-- begin Document passage --

Although they'd need to open a file descriptor for each thread, or perhaps use memory mapping so that you can simply pass slices to the worker threads and the actual reads would be handled implicitly by the OS. actually please don't, it's very spooky and will easily cause UB.

johannesvollmer commented 1 year ago

So I understand that once the metadata is read, you could read the file entirely in parallel? There's nothing stopping you from just assigning ranges of offsets into the file to worker threads and have those individual threads perform the actual reads as well as format conversions and decompression, is that correct?

Yes, the openexr format allows it. the meta data knows the seek offset (the file byte index) of every chunk. Therefore, every chunk could be read in parallel, in theory.

But as you noticed, there are other technical limitations, unfortunately. As I understand, multiple handles to the same file will never be faster than having one handle and seeking within that handle. The reason is that the bottleneck of reading a file is the bandwidth and not the cpu time

Shnatsel commented 1 year ago

It's not that straightforward. There is actually a lot to gain from parallel reads on modern machines.

-- end Document passage --

## Stated problem 1
From the OpenEXR thread, return the passage between "So I understand" and "is that correct?", inclusive.
## Stated problem 2
In the OpenEXR thread, the sentence beginning "There's nothing stopping you" names the work that individual worker threads would perform. List every item of that work.

-- begin Provided data --

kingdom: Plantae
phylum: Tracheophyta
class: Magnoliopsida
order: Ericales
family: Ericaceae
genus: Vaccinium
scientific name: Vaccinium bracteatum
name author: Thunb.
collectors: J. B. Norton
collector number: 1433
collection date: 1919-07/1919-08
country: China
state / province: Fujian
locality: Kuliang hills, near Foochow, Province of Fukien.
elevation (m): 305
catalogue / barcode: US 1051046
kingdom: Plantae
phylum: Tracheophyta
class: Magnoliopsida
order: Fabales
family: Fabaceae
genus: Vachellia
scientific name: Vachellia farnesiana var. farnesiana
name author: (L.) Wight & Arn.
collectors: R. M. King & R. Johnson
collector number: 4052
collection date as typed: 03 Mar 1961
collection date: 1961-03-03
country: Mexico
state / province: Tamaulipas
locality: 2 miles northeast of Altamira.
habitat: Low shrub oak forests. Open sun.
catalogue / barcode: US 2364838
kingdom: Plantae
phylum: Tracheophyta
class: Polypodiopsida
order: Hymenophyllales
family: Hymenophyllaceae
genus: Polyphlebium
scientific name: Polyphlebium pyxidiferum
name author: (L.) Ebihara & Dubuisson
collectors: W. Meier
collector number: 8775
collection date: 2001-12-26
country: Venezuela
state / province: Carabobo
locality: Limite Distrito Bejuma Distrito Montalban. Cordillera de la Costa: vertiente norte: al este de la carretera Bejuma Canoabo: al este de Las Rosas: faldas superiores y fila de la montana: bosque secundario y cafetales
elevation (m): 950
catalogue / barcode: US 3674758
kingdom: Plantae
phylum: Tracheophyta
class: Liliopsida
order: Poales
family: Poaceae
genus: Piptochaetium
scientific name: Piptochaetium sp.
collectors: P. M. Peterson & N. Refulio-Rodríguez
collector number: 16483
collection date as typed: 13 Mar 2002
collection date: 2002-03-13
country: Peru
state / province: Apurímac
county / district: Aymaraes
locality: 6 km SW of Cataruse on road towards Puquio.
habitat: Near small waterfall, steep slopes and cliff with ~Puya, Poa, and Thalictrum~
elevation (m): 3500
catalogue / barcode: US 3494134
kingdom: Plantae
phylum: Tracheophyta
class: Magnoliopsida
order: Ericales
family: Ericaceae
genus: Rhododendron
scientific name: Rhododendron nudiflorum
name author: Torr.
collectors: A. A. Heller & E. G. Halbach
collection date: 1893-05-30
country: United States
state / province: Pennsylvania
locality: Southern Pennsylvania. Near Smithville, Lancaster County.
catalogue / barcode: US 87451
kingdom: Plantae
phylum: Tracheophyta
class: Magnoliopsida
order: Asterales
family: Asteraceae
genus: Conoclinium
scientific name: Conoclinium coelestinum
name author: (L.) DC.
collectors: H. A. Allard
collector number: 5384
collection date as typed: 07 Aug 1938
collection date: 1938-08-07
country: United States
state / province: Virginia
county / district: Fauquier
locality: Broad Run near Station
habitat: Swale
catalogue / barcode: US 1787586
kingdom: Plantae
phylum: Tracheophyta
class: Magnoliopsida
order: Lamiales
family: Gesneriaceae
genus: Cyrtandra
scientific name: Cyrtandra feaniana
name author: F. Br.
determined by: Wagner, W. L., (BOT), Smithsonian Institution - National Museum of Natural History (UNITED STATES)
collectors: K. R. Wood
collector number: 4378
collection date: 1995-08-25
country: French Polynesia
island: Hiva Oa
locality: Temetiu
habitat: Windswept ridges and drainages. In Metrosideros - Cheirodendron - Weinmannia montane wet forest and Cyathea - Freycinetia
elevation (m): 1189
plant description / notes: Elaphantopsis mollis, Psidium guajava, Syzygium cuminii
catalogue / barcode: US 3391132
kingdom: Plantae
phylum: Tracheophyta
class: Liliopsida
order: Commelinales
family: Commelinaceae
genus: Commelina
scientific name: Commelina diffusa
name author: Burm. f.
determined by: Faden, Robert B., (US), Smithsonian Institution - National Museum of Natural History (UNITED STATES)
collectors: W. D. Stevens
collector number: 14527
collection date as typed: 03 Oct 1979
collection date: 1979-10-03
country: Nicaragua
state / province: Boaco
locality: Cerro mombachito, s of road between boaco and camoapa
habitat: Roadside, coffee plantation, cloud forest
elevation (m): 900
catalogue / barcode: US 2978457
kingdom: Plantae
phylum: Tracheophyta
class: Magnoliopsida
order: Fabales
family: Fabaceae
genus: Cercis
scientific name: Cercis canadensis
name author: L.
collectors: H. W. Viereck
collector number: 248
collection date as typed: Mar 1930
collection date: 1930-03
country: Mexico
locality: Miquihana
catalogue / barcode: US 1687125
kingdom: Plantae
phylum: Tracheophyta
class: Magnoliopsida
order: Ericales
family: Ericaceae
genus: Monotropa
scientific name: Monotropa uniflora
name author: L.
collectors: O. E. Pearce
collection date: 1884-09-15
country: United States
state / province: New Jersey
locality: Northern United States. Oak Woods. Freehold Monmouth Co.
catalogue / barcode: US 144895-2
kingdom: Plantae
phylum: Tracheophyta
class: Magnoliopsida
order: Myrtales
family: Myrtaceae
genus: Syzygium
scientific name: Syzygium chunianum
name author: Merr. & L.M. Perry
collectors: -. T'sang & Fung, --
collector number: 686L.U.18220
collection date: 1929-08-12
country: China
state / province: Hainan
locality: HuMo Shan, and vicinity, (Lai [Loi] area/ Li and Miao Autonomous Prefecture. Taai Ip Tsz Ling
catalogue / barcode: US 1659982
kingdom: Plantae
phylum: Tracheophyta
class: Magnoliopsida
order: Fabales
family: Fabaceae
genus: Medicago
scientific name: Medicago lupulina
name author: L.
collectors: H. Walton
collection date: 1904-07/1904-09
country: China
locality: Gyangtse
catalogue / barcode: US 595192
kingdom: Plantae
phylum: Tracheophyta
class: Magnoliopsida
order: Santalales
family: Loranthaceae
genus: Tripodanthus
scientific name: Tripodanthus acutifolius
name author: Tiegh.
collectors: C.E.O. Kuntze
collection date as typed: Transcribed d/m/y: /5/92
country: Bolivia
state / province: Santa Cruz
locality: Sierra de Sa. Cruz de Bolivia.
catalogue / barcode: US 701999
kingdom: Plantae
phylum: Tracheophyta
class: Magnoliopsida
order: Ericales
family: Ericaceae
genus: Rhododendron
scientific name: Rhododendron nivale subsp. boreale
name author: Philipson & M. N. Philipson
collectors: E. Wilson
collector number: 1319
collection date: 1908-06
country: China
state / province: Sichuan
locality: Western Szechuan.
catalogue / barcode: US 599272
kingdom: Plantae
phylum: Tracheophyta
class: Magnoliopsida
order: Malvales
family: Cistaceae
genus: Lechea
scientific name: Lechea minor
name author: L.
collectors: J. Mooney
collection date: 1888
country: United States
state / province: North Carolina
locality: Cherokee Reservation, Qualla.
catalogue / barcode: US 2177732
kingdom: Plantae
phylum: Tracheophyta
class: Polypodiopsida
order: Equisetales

-- end Provided data --

## Exercise result 1
So I understand that once the metadata is read, you could read the file entirely in parallel? There's nothing stopping you from just assigning ranges of offsets into the file to worker threads and have those individual threads perform the actual reads as well as format conversions and decompression, is that correct?

## Exercise result 2
- The actual reads
- Format conversions
- Decompression